Iran: Regime plant öffentliche Prozesse in Teheran

Das iranische Regime will etwa 1.000 Menschen, die sich am Aufstand im Land beteiligt haben sollen, öffentlich den Prozess machen. Sie müssten sich noch ab dieser Woche wegen „subversiver Aktionen“ vor einem Revolutionsgericht verantworten.

Das diktatorische Mullah-Regime Irans will wegen des Volksaufstands gegen den herrschenden Klerus rund 1.000 Menschen in Teheran öffentlich vor Gericht stellen. Die staatliche Nachrichtenagentur Irna berichtete, die Verdächtigen hätten sich an „subversiven Aktionen“ beteiligt und müssten sich daher vor Gericht verantworten. Dazu zählten Angriffe auf Sicherheitskräfte, Brandstiftung und weitere Anschuldigungen. Die Prozesse würden vor einem Revolutionsgericht stattfinden und noch diese Woche beginnen.

„Diejenigen, die beabsichtigen, das Regime zu konfrontieren und zu untergraben, sind von Ausländern abhängig und werden nach den gesetzlichen Standards bestraft“, sagte der iranische Justizchef Gholamhossein Mohseni Edschehi. Er deutete damit an, dass Demonstrierende wegen Zusammenarbeit mit ausländischen Regierungen angeklagt werden würden.

Vertreter des Regimes hatten wiederholt behauptet, dass „ausländische Feinde“ die Unruhen im Land geschürt hätten und von einer „Verschwörung“ der USA, Großbritanniens, Saudi-Arabiens und Israels gesprochen. Edschehi sagte, die Staatsanwaltschaft wolle unterscheiden zwischen „wütenden Iranern“, die lediglich ihrem Unmut Luft gemacht hätten, und solchen, die die Regierung stürzen wollten.

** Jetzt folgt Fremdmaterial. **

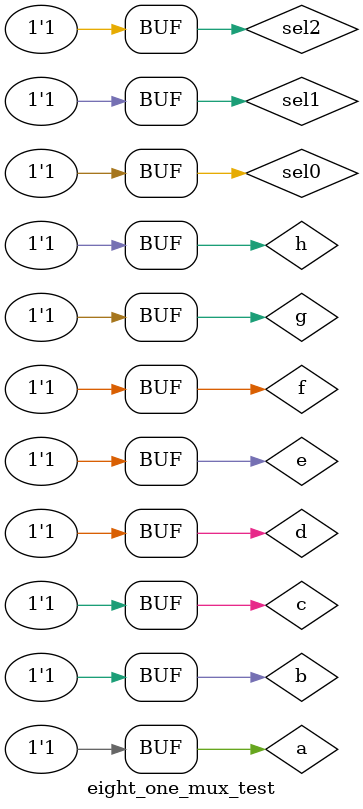
<source format=v>
`timescale 1ns / 1ps


module eight_one_mux_test;

	// Inputs
	reg a;
	reg b;
	reg c;
	reg d;
	reg e;
	reg f;
	reg g;
	reg h;
	reg sel0;
	reg sel1;
	reg sel2;

	// Outputs
	wire op;

	// Instantiate the Unit Under Test (UUT)
	eight_one_mux uut (
		.op(op), 
		.a(a), 
		.b(b), 
		.c(c), 
		.d(d), 
		.e(e), 
		.f(f), 
		.g(g), 
		.h(h), 
		.sel0(sel0), 
		.sel1(sel1), 
		.sel2(sel2)
	);

	initial begin
		// Initialize Inputs
		a = 0;
		b = 0;
		c = 0;
		d = 0;
		e = 0;
		f = 0;
		g = 0;
		h = 0;
		sel0 = 0;
		sel1 = 0;
		sel2 = 0;

		// Wait 5 ns for global reset to finish
		#5;
      repeat(2047)
		begin
		#5;
		sel2 = sel2^(sel1&sel0&h&g&f&e&d&c&b&a);
		sel1 = sel1^(sel0&h&g&f&e&d&c&b&a);
		sel0 = sel0^(h&g&f&e&d&c&b&a);
		h = h^(g&f&e&d&c&b&a);
		g = g^(f&e&d&c&b&a);
		f = f^(e&d&c&b&a);
		e = e^(d&c&b&a);
		d = d^(c&b&a);
		c = c^(b&a);
		b = b^(a);
		a = a^1;
		end
		// Add stimulus here

	end
      
endmodule


</source>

Hunderte Tote und tausende Festgenommene

Die Revolte in Iran begann vor mehr als sechs Wochen und entzündete sich am gewaltsamen Tod der 22-jährigen Kurdin Jina Mahsa Amini in Gewahrsam der iranischen Sittenpolizei. Seither demonstrieren landesweit zehntausende Menschen unter der Führung von Frauen und Jugendlichen für die Zerschlagung des Regimes und den Systemwechsel. Die zentrale und alle Ethnien, Geschlechter, Klassen und gesellschaftliche Schichten Irans vereinende Parole der neuen Freiheitsbewegung lautet: „Jin, Jiyan, Azadî“ – zu Deutsch: Frau, Leben, Freiheit. Sicherheitskräfte setzen immer wieder scharfe Munition und Tränengas gegen die Beteiligten des Aufstands ein. Hunderte Menschen kamen nach Angaben von Menschenrechtsgruppen dabei bislang ums Leben, etwa 14.000 wurden festgenommen.

Hengaw: Proteste und Festnahmen in Kurdistan

Am Samstag hatte die berüchtigte Revolutionsgarde (IRGC) gedroht, noch schärfer gegen Demonstrierende vorzugehen. „Heute ist der letzte Tag der Unruhen. Kommt nicht mehr auf die Straßen“, hatte IRGC-Kommandeur Hussein Salami gesagt und ein Ende der Revolte verlangt. Die Gegner:innen des Regimes ließen sich davon aber nicht einschüchtern – vor allem an Universitäten und Schulen gab es wieder große Proteste. Aus den kurdischen Städten Mahabad, Seqiz (Saqqez), Bokan, Serdeşt, Pîranşahr, Dîwandere, Kirmaşan (Kermanschah) wurden Massenproteste auf öffentlichen Plätzen und in Parks gemeldet, in Sine (Sanandadsch) wurden Studierende von IRGC-Trupps mit scharfer Munition angegriffen. Die kurdische Menschenrechtsorganisation Hengaw berichtete, dass es zu zahlreichen Festnahmen kam. Mehrere Betroffene seien regelrecht verschleppt worden, in vielen Fällen sei ihr Aufenthaltsort unklar. Zudem berichteten iranische Medien, dass die Polizei Drohnen einsetzen soll, um die systemkritischen Proteste zu kontrollieren. Nach Angaben der Nachrichtenagentur Tasnim, die als Sprachrohr der IRGC gilt, sollen die Drohnen besonders den Spezialeinheiten dabei helfen, das Geschehen effektiver zu beobachten.